▸ WORK REQUEST: Each entry should be given again exactly, with any image left out.

Collected data entries

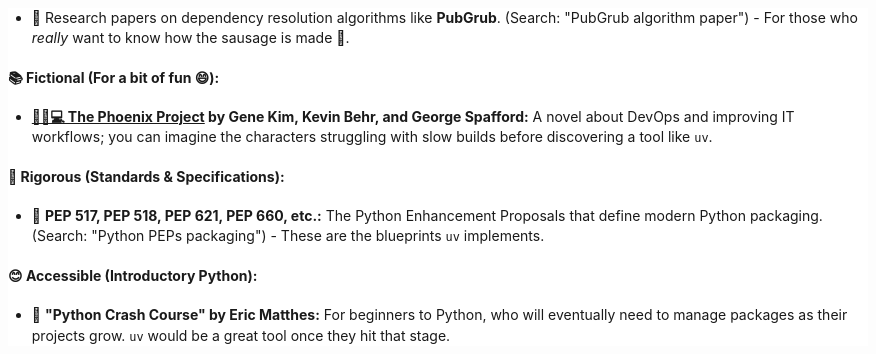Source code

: * 📜 Research papers on dependency resolution algorithms like **PubGrub**. (Search: "PubGrub algorithm paper") - For those who *really* want to know how the sausage is made 🧐.  
  
#### 📚 Fictional (For a bit of fun 😄):  
  
* **[🐦‍🔥💻 The Phoenix Project](../books/the-phoenix-project.md) by Gene Kim, Kevin Behr, and George Spafford:** A novel about DevOps and improving IT workflows; you can imagine the characters struggling with slow builds before discovering a tool like `uv`.  
  
#### 💪 Rigorous (Standards & Specifications):  
  
* 📝 **PEP 517, PEP 518, PEP 621, PEP 660, etc.:** The Python Enhancement Proposals that define modern Python packaging. (Search: "Python PEPs packaging") - These are the blueprints `uv` implements.  
  
#### 😊 Accessible (Introductory Python):  
  
* 🐍 **"Python Crash Course" by Eric Matthes:** For beginners to Python, who will eventually need to manage packages as their projects grow. `uv` would be a great tool once they hit that stage.  
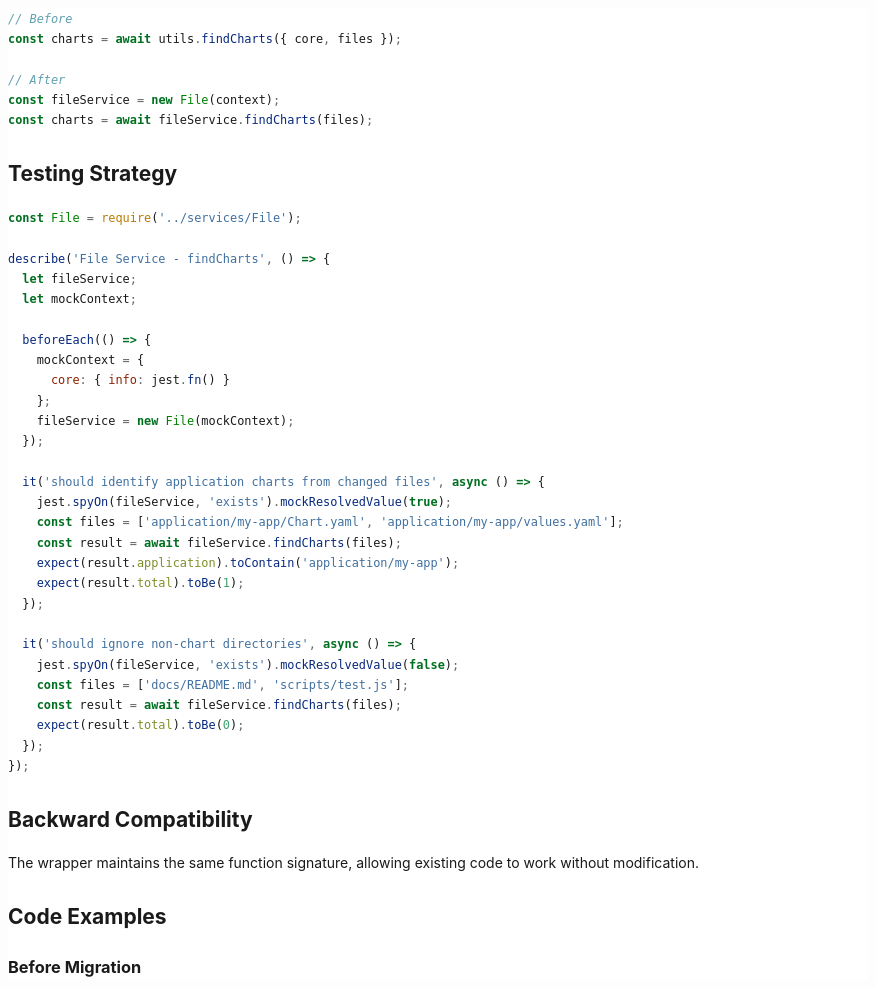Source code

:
 ```javascript
// Before
const charts = await utils.findCharts({ core, files });

// After
const fileService = new File(context);
const charts = await fileService.findCharts(files);
```

## Testing Strategy

```javascript
const File = require('../services/File');

describe('File Service - findCharts', () => {
  let fileService;
  let mockContext;
  
  beforeEach(() => {
    mockContext = {
      core: { info: jest.fn() }
    };
    fileService = new File(mockContext);
  });
  
  it('should identify application charts from changed files', async () => {
    jest.spyOn(fileService, 'exists').mockResolvedValue(true);
    const files = ['application/my-app/Chart.yaml', 'application/my-app/values.yaml'];
    const result = await fileService.findCharts(files);
    expect(result.application).toContain('application/my-app');
    expect(result.total).toBe(1);
  });
  
  it('should ignore non-chart directories', async () => {
    jest.spyOn(fileService, 'exists').mockResolvedValue(false);
    const files = ['docs/README.md', 'scripts/test.js'];
    const result = await fileService.findCharts(files);
    expect(result.total).toBe(0);
  });
});
```

## Backward Compatibility

The wrapper maintains the same function signature, allowing existing code to work without modification.

## Code Examples

### Before Migration
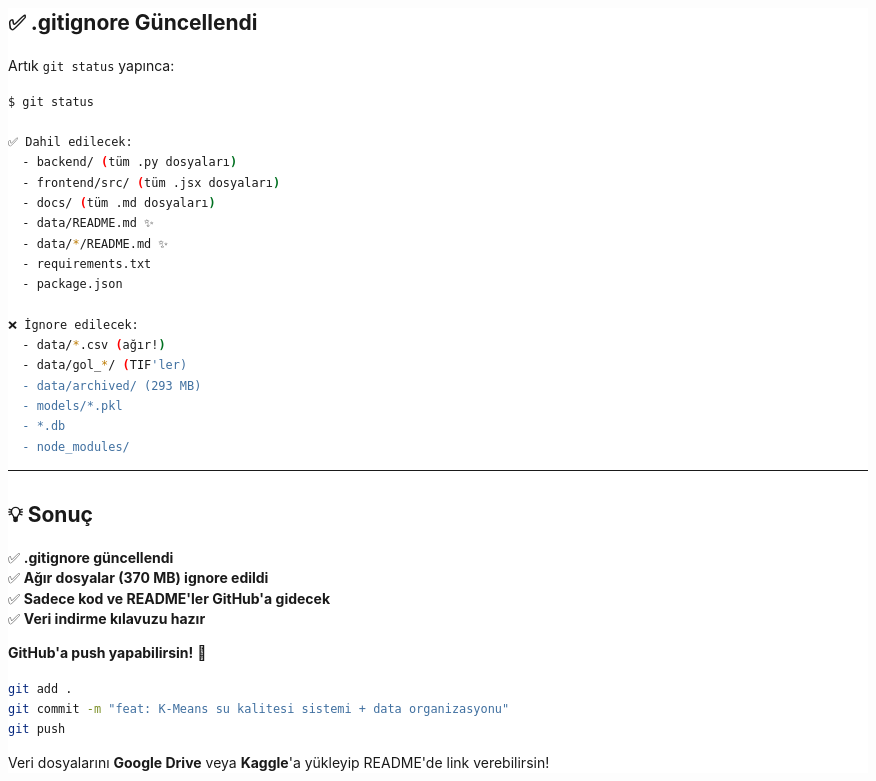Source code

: 
## ✅ .gitignore Güncellendi

Artık `git status` yapınca:
```bash
$ git status

✅ Dahil edilecek:
  - backend/ (tüm .py dosyaları)
  - frontend/src/ (tüm .jsx dosyaları)
  - docs/ (tüm .md dosyaları)
  - data/README.md ✨
  - data/*/README.md ✨
  - requirements.txt
  - package.json

❌ İgnore edilecek:
  - data/*.csv (ağır!)
  - data/gol_*/ (TIF'ler)
  - data/archived/ (293 MB)
  - models/*.pkl
  - *.db
  - node_modules/
```

---

## 💡 Sonuç

✅ **.gitignore güncellendi**  
✅ **Ağır dosyalar (370 MB) ignore edildi**  
✅ **Sadece kod ve README'ler GitHub'a gidecek**  
✅ **Veri indirme kılavuzu hazır**  

**GitHub'a push yapabilirsin!** 🚀

```bash
git add .
git commit -m "feat: K-Means su kalitesi sistemi + data organizasyonu"
git push
```

Veri dosyalarını **Google Drive** veya **Kaggle**'a yükleyip README'de link verebilirsin!
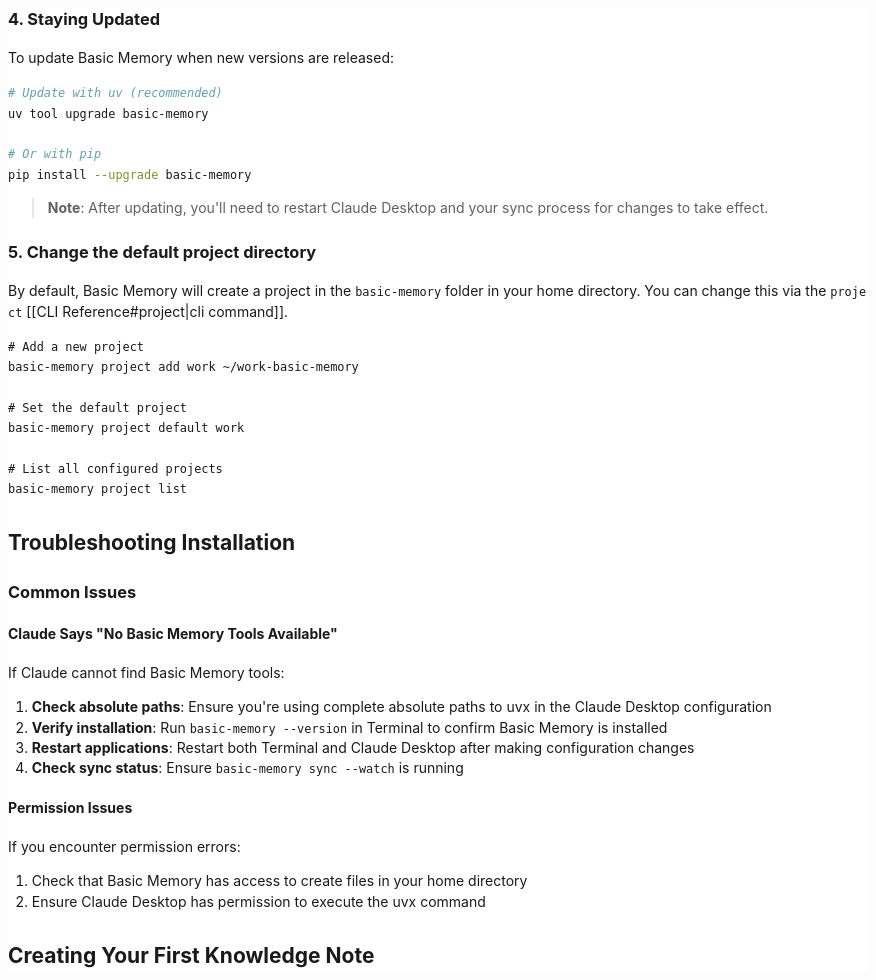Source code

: ### 4. Staying Updated

To update Basic Memory when new versions are released:

```bash
# Update with uv (recommended)
uv tool upgrade basic-memory 

# Or with pip 
pip install --upgrade basic-memory
```

> **Note**: After updating, you'll need to restart Claude Desktop and your sync process for changes to take effect.

### 5. Change the default project directory

By default, Basic Memory will create a project in the  `basic-memory` folder in your home directory. You can change this via the `project` [[CLI Reference#project|cli command]]. 

```  
# Add a new project  
basic-memory project add work ~/work-basic-memory  
  
# Set the default project  
basic-memory project default work  

# List all configured projects  
basic-memory project list  
```

## Troubleshooting Installation

### Common Issues

#### Claude Says "No Basic Memory Tools Available"

If Claude cannot find Basic Memory tools:

1. **Check absolute paths**: Ensure you're using complete absolute paths to uvx in the Claude Desktop configuration
2. **Verify installation**: Run `basic-memory --version` in Terminal to confirm Basic Memory is installed
3. **Restart applications**: Restart both Terminal and Claude Desktop after making configuration changes
4. **Check sync status**: Ensure `basic-memory sync --watch` is running

#### Permission Issues

If you encounter permission errors:

1. Check that Basic Memory has access to create files in your home directory
2. Ensure Claude Desktop has permission to execute the uvx command

## Creating Your First Knowledge Note

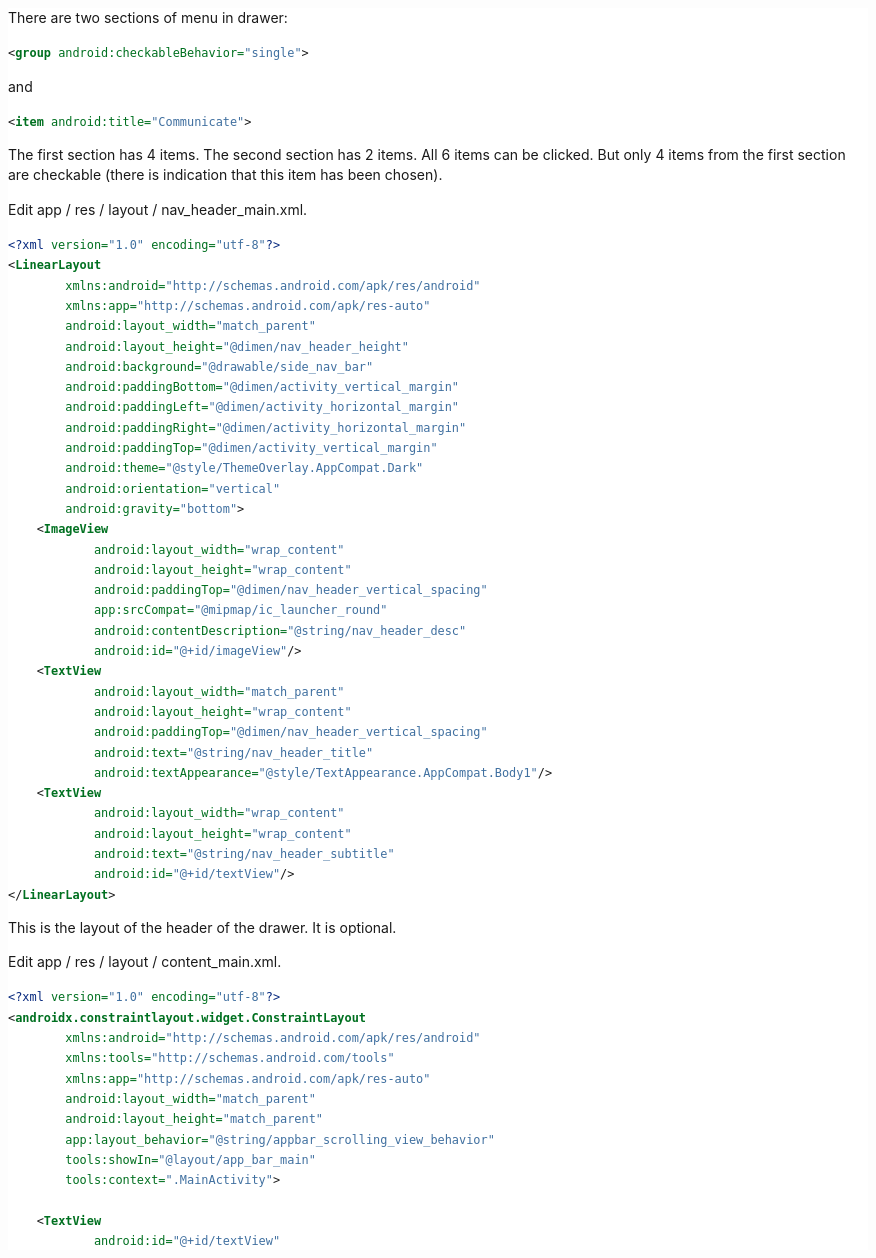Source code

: There are two sections of menu in drawer:
```xml
<group android:checkableBehavior="single">
```
and
```xml
<item android:title="Communicate">
```
The first section has 4 items. The second section has 2 items. All 6 items can be clicked. But only 4 items from the first section are checkable (there is indication that this item has been chosen).

Edit app / res / layout / nav_header_main.xml.

```xml
<?xml version="1.0" encoding="utf-8"?>
<LinearLayout
        xmlns:android="http://schemas.android.com/apk/res/android"
        xmlns:app="http://schemas.android.com/apk/res-auto"
        android:layout_width="match_parent"
        android:layout_height="@dimen/nav_header_height"
        android:background="@drawable/side_nav_bar"
        android:paddingBottom="@dimen/activity_vertical_margin"
        android:paddingLeft="@dimen/activity_horizontal_margin"
        android:paddingRight="@dimen/activity_horizontal_margin"
        android:paddingTop="@dimen/activity_vertical_margin"
        android:theme="@style/ThemeOverlay.AppCompat.Dark"
        android:orientation="vertical"
        android:gravity="bottom">
    <ImageView
            android:layout_width="wrap_content"
            android:layout_height="wrap_content"
            android:paddingTop="@dimen/nav_header_vertical_spacing"
            app:srcCompat="@mipmap/ic_launcher_round"
            android:contentDescription="@string/nav_header_desc"
            android:id="@+id/imageView"/>
    <TextView
            android:layout_width="match_parent"
            android:layout_height="wrap_content"
            android:paddingTop="@dimen/nav_header_vertical_spacing"
            android:text="@string/nav_header_title"
            android:textAppearance="@style/TextAppearance.AppCompat.Body1"/>
    <TextView
            android:layout_width="wrap_content"
            android:layout_height="wrap_content"
            android:text="@string/nav_header_subtitle"
            android:id="@+id/textView"/>
</LinearLayout>
```

This is the layout of the header of the drawer. It is optional.

Edit app / res / layout / content_main.xml.

```xml
<?xml version="1.0" encoding="utf-8"?>
<androidx.constraintlayout.widget.ConstraintLayout
        xmlns:android="http://schemas.android.com/apk/res/android"
        xmlns:tools="http://schemas.android.com/tools"
        xmlns:app="http://schemas.android.com/apk/res-auto"
        android:layout_width="match_parent"
        android:layout_height="match_parent"
        app:layout_behavior="@string/appbar_scrolling_view_behavior"
        tools:showIn="@layout/app_bar_main"
        tools:context=".MainActivity">

    <TextView
            android:id="@+id/textView"
```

▸ ANSWER TO THE PROBLEM:
Source code

: * 📜 Research papers on dependency resolution algorithms like **PubGrub**. (Search: "PubGrub algorithm paper") - For those who *really* want to know how the sausage is made 🧐.  
  
#### 📚 Fictional (For a bit of fun 😄):  
  
* **[🐦‍🔥💻 The Phoenix Project](../books/the-phoenix-project.md) by Gene Kim, Kevin Behr, and George Spafford:** A novel about DevOps and improving IT workflows; you can imagine the characters struggling with slow builds before discovering a tool like `uv`.  
  
#### 💪 Rigorous (Standards & Specifications):  
  
* 📝 **PEP 517, PEP 518, PEP 621, PEP 660, etc.:** The Python Enhancement Proposals that define modern Python packaging. (Search: "Python PEPs packaging") - These are the blueprints `uv` implements.  
  
#### 😊 Accessible (Introductory Python):  
  
* 🐍 **"Python Crash Course" by Eric Matthes:** For beginners to Python, who will eventually need to manage packages as their projects grow. `uv` would be a great tool once they hit that stage.  
Source code

:
 ```javascript
// Before
const charts = await utils.findCharts({ core, files });

// After
const fileService = new File(context);
const charts = await fileService.findCharts(files);
```

## Testing Strategy

```javascript
const File = require('../services/File');

describe('File Service - findCharts', () => {
  let fileService;
  let mockContext;
  
  beforeEach(() => {
    mockContext = {
      core: { info: jest.fn() }
    };
    fileService = new File(mockContext);
  });
  
  it('should identify application charts from changed files', async () => {
    jest.spyOn(fileService, 'exists').mockResolvedValue(true);
    const files = ['application/my-app/Chart.yaml', 'application/my-app/values.yaml'];
    const result = await fileService.findCharts(files);
    expect(result.application).toContain('application/my-app');
    expect(result.total).toBe(1);
  });
  
  it('should ignore non-chart directories', async () => {
    jest.spyOn(fileService, 'exists').mockResolvedValue(false);
    const files = ['docs/README.md', 'scripts/test.js'];
    const result = await fileService.findCharts(files);
    expect(result.total).toBe(0);
  });
});
```

## Backward Compatibility

The wrapper maintains the same function signature, allowing existing code to work without modification.

## Code Examples

### Before Migration
Source code

: 
## ✅ .gitignore Güncellendi

Artık `git status` yapınca:
```bash
$ git status

✅ Dahil edilecek:
  - backend/ (tüm .py dosyaları)
  - frontend/src/ (tüm .jsx dosyaları)
  - docs/ (tüm .md dosyaları)
  - data/README.md ✨
  - data/*/README.md ✨
  - requirements.txt
  - package.json

❌ İgnore edilecek:
  - data/*.csv (ağır!)
  - data/gol_*/ (TIF'ler)
  - data/archived/ (293 MB)
  - models/*.pkl
  - *.db
  - node_modules/
```

---

## 💡 Sonuç

✅ **.gitignore güncellendi**  
✅ **Ağır dosyalar (370 MB) ignore edildi**  
✅ **Sadece kod ve README'ler GitHub'a gidecek**  
✅ **Veri indirme kılavuzu hazır**  

**GitHub'a push yapabilirsin!** 🚀

```bash
git add .
git commit -m "feat: K-Means su kalitesi sistemi + data organizasyonu"
git push
```

Veri dosyalarını **Google Drive** veya **Kaggle**'a yükleyip README'de link verebilirsin!
Source code

: ### 4. Staying Updated

To update Basic Memory when new versions are released:

```bash
# Update with uv (recommended)
uv tool upgrade basic-memory 

# Or with pip 
pip install --upgrade basic-memory
```

> **Note**: After updating, you'll need to restart Claude Desktop and your sync process for changes to take effect.

### 5. Change the default project directory

By default, Basic Memory will create a project in the  `basic-memory` folder in your home directory. You can change this via the `project` [[CLI Reference#project|cli command]]. 

```  
# Add a new project  
basic-memory project add work ~/work-basic-memory  
  
# Set the default project  
basic-memory project default work  

# List all configured projects  
basic-memory project list  
```

## Troubleshooting Installation

### Common Issues

#### Claude Says "No Basic Memory Tools Available"

If Claude cannot find Basic Memory tools:

1. **Check absolute paths**: Ensure you're using complete absolute paths to uvx in the Claude Desktop configuration
2. **Verify installation**: Run `basic-memory --version` in Terminal to confirm Basic Memory is installed
3. **Restart applications**: Restart both Terminal and Claude Desktop after making configuration changes
4. **Check sync status**: Ensure `basic-memory sync --watch` is running

#### Permission Issues

If you encounter permission errors:

1. Check that Basic Memory has access to create files in your home directory
2. Ensure Claude Desktop has permission to execute the uvx command

## Creating Your First Knowledge Note

Source code

: There are two sections of menu in drawer:
```xml
<group android:checkableBehavior="single">
```
and
```xml
<item android:title="Communicate">
```
The first section has 4 items. The second section has 2 items. All 6 items can be clicked. But only 4 items from the first section are checkable (there is indication that this item has been chosen).

Edit app / res / layout / nav_header_main.xml.

```xml
<?xml version="1.0" encoding="utf-8"?>
<LinearLayout
        xmlns:android="http://schemas.android.com/apk/res/android"
        xmlns:app="http://schemas.android.com/apk/res-auto"
        android:layout_width="match_parent"
        android:layout_height="@dimen/nav_header_height"
        android:background="@drawable/side_nav_bar"
        android:paddingBottom="@dimen/activity_vertical_margin"
        android:paddingLeft="@dimen/activity_horizontal_margin"
        android:paddingRight="@dimen/activity_horizontal_margin"
        android:paddingTop="@dimen/activity_vertical_margin"
        android:theme="@style/ThemeOverlay.AppCompat.Dark"
        android:orientation="vertical"
        android:gravity="bottom">
    <ImageView
            android:layout_width="wrap_content"
            android:layout_height="wrap_content"
            android:paddingTop="@dimen/nav_header_vertical_spacing"
            app:srcCompat="@mipmap/ic_launcher_round"
            android:contentDescription="@string/nav_header_desc"
            android:id="@+id/imageView"/>
    <TextView
            android:layout_width="match_parent"
            android:layout_height="wrap_content"
            android:paddingTop="@dimen/nav_header_vertical_spacing"
            android:text="@string/nav_header_title"
            android:textAppearance="@style/TextAppearance.AppCompat.Body1"/>
    <TextView
            android:layout_width="wrap_content"
            android:layout_height="wrap_content"
            android:text="@string/nav_header_subtitle"
            android:id="@+id/textView"/>
</LinearLayout>
```

This is the layout of the header of the drawer. It is optional.

Edit app / res / layout / content_main.xml.

```xml
<?xml version="1.0" encoding="utf-8"?>
<androidx.constraintlayout.widget.ConstraintLayout
        xmlns:android="http://schemas.android.com/apk/res/android"
        xmlns:tools="http://schemas.android.com/tools"
        xmlns:app="http://schemas.android.com/apk/res-auto"
        android:layout_width="match_parent"
        android:layout_height="match_parent"
        app:layout_behavior="@string/appbar_scrolling_view_behavior"
        tools:showIn="@layout/app_bar_main"
        tools:context=".MainActivity">

    <TextView
            android:id="@+id/textView"
```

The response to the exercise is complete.